* [Your assignment] Your task is to copy the lines of the data below from the line holding "X1551316Y1518702D3*" through the line holding "Y1623025D3*", inclusive, exactly and with nothing added.

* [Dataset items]
::::

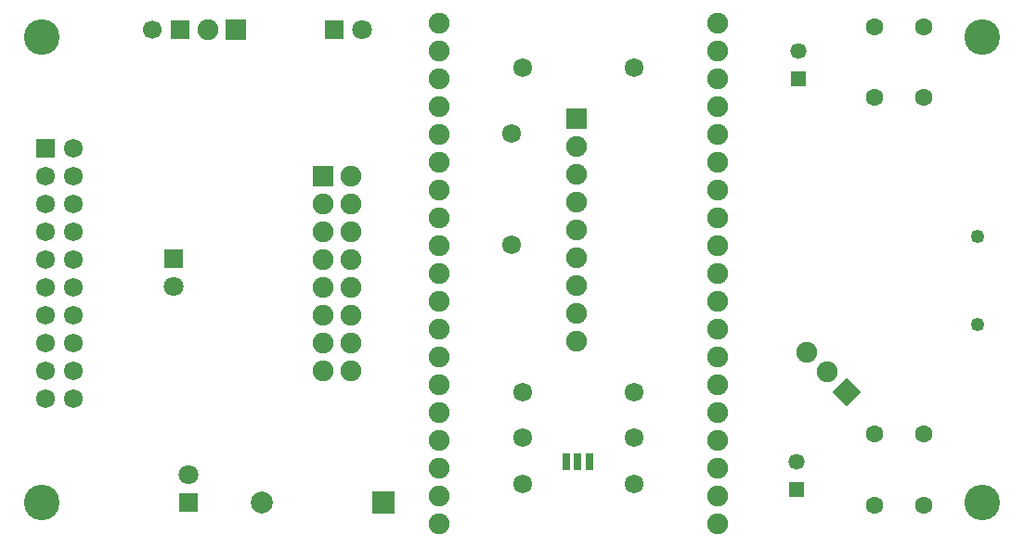
<source format=gbr>
G04 DipTrace 3.3.1.3*
G04 BottomMask.gbr*
%MOIN*%
G04 #@! TF.FileFunction,Soldermask,Bot*
G04 #@! TF.Part,Single*
%AMOUTLINE1*
4,1,4,
0.0,-0.052893,
-0.052893,0.0,
0.0,0.052893,
0.052893,0.0,
0.0,-0.052893,
0*%
%ADD21R,0.070866X0.070866*%
%ADD27R,0.066929X0.066929*%
%ADD28C,0.066929*%
%ADD37R,0.029528X0.062992*%
%ADD45C,0.127953*%
%ADD46C,0.049213*%
%ADD66C,0.062992*%
%ADD68C,0.067874*%
%ADD72C,0.074803*%
%ADD73R,0.074803X0.074803*%
%ADD74C,0.067874*%
%ADD76R,0.067874X0.067874*%
%ADD78R,0.057874X0.057874*%
%ADD80C,0.057874*%
%ADD82C,0.07874*%
%ADD83R,0.07874X0.07874*%
%ADD84C,0.070866*%
%ADD94OUTLINE1*%
%FSLAX26Y26*%
G04*
G70*
G90*
G75*
G01*
G04 BotMask*
%LPD*%
D21*
X1068701Y543702D3*
D84*
Y643702D3*
X1693701Y2243702D3*
D21*
X1593701D3*
D84*
X1016773Y1321851D3*
D21*
Y1421851D3*
D83*
X1768701Y543702D3*
D82*
X1333661D3*
D80*
X3252075Y690430D3*
D78*
Y590430D3*
D80*
X3259953Y2166876D3*
D78*
Y2066876D3*
D45*
X543701Y2218702D3*
Y543702D3*
X3918701D3*
Y2218702D3*
D76*
X555643Y1818702D3*
D74*
Y1718702D3*
Y1618702D3*
Y1518702D3*
Y1418702D3*
Y1318702D3*
Y1218702D3*
Y1118702D3*
Y1018702D3*
Y918702D3*
X655643D3*
Y1018702D3*
Y1118702D3*
Y1218702D3*
Y1318702D3*
Y1418702D3*
Y1518702D3*
Y1618702D3*
Y1718702D3*
Y1818702D3*
D73*
X1239126Y2243380D3*
D72*
X1139126D3*
D27*
X1039126D3*
D28*
X939126D3*
D73*
X1551316Y1718702D3*
D72*
X1651316D3*
X1551316Y1618702D3*
X1651316D3*
X1551316Y1518702D3*
X1651316D3*
X1551316Y1418702D3*
X1651316D3*
X1551316Y1318702D3*
X1651316D3*
X1551316Y1218702D3*
X1651316D3*
X1551316Y1118702D3*
X1651316D3*
X1551316Y1018702D3*
X1651316D3*
D94*
X3431280Y942117D3*
D72*
X3360568Y1012829D3*
X3289857Y1083540D3*
D73*
X2461941Y1923025D3*
D72*
Y1823025D3*
Y1723025D3*
Y1623025D3*
Y1523025D3*
Y1423025D3*
Y1323025D3*
Y1223025D3*
Y1123025D3*
D74*
X2668701Y940107D3*
D68*
X2268701D3*
D74*
Y777607D3*
D68*
X2668701D3*
D74*
X2268701Y611168D3*
D68*
X2668701D3*
D74*
X2228933Y1870144D3*
D68*
Y1470144D3*
D74*
X2268701Y2107229D3*
D68*
X2668701D3*
D66*
X3709395Y533538D3*
Y789443D3*
X3532230D3*
Y533538D3*
X3709629Y2000124D3*
Y2256030D3*
X3532463D3*
Y2000124D3*
D46*
X3902636Y1185710D3*
Y1500158D3*
D37*
X2425690Y691577D3*
X2466441D3*
X2507192D3*
D72*
X2968701Y468702D3*
Y568702D3*
Y668702D3*
Y768702D3*
Y868702D3*
Y968702D3*
Y1068702D3*
Y1168702D3*
Y1268702D3*
Y1368702D3*
Y1468702D3*
Y1568702D3*
Y1668702D3*
Y1768702D3*
Y1868702D3*
Y1968702D3*
Y2068702D3*
Y2168702D3*
Y2268702D3*
X1968701D3*
Y2168702D3*
Y2068702D3*
Y1968702D3*
Y1868702D3*
Y1768702D3*
Y1668702D3*
Y1568702D3*
Y1468702D3*
Y1368702D3*
Y1268702D3*
Y1168702D3*
Y1068702D3*
Y968702D3*
Y868702D3*
Y768702D3*
Y668702D3*
Y568702D3*
Y468702D3*
M02*

</source>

::::

* [Problem solution]
X1551316Y1518702D3*
X1651316D3*
X1551316Y1418702D3*
X1651316D3*
X1551316Y1318702D3*
X1651316D3*
X1551316Y1218702D3*
X1651316D3*
X1551316Y1118702D3*
X1651316D3*
X1551316Y1018702D3*
X1651316D3*
D94*
X3431280Y942117D3*
D72*
X3360568Y1012829D3*
X3289857Y1083540D3*
D73*
X2461941Y1923025D3*
D72*
Y1823025D3*
Y1723025D3*
Y1623025D3*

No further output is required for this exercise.